What does it taste like: This Fiji-Chinese menu is really tangy, and the addition of a lot of spices gives a dramatic flavor to the chicken. It tastes yummy when eaten hot with Chinese main-course dishes like noodles or fried rice, or just with some good drinks including Chinese rice wine.
7. Baigan Valo – Steamed Eggplant with Spicy Stuffing
What is it: Baigan Valo is a traditional Indo-Fijian fusion dish, with the very name of the dish suggesting so. ‘Baingan’, in Hindi language, means eggplant. The vegetable is actually cut into halves and then filled with a stuffing before steaming. Prior to serving, it is usually topped with coconut cream.
What does it taste like: When done, the dish might look a little messy, however, you just won’t believe how great the combination of eggplant can go so well with a simple spicy stuffing, unless you actually taste it.
8. Fijian Banana Cake – A Gourmet Dessert Dish
What is it: This dessert dish is also a common one, and your waiter won’t keep you waiting for long after a grand dinner if you place a late order since it takes a short time to get it ready! The baked dessert is often served with lots of tasty garnishes.
What does it taste like: The subtle, and probably the never-before combination of the flavors of banana, butter, and eggs, along with coconut milk, is simply superb.
9. Fish Suruwa – Fijian-Indian Fusion Curried Fish
What is it: Fish Suruwa has a direct Indian influence, and even the spices used, along with the technique of preparing it, is pro-Indian! It is usually eaten with rice as a main course dish and is often served in the popular big fat weddings celebrated in the island.
What does it taste like: The dish is very spicy, and the addition of a long line of spices and flavorings like the garam masala, coconut milk, cumin, cinnamon, etc. mixes wonderfully with the aroma of the sea fish.

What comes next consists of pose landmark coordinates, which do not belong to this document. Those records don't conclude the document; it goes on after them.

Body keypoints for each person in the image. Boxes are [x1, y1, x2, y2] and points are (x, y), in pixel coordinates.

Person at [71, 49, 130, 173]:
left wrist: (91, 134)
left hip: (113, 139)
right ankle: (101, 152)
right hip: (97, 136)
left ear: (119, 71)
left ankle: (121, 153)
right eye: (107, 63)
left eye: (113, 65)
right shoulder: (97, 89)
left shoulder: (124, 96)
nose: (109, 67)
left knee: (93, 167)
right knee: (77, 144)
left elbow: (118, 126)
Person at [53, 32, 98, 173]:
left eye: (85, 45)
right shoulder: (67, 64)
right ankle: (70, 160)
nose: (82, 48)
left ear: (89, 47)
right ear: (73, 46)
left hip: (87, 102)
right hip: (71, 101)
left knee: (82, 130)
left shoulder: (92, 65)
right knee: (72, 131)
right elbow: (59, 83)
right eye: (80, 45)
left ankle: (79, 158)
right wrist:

10. Fijian Roti – An Accompaniment for Various Dishes
What is it: The Indian community in the island is large, and there have been several influences of the community’s food and culture. As the name of this dish suggests, this one is a Fijian version of ‘roti’ that originated in the Indian sub-continent and entered the Fijian cuisine many decades back. It is nothing but a flatbread cooked over an iron tava, eaten with many types of meals and curries.
What does it taste like: The bread, by itself, is quite tender, and adds a special taste to any kind of main-course item, especially when served hot. To enhance the taste, it is often smeared with butter before serving.
If you are a genuine food lover, you won’t give a second thought to pack your bags, and rush to the island to get the authentic taste of Fijian cuisine! Don’t forget to check out the rest of the menu at the restaurants as there are numerous other delicacies you can’t afford to miss.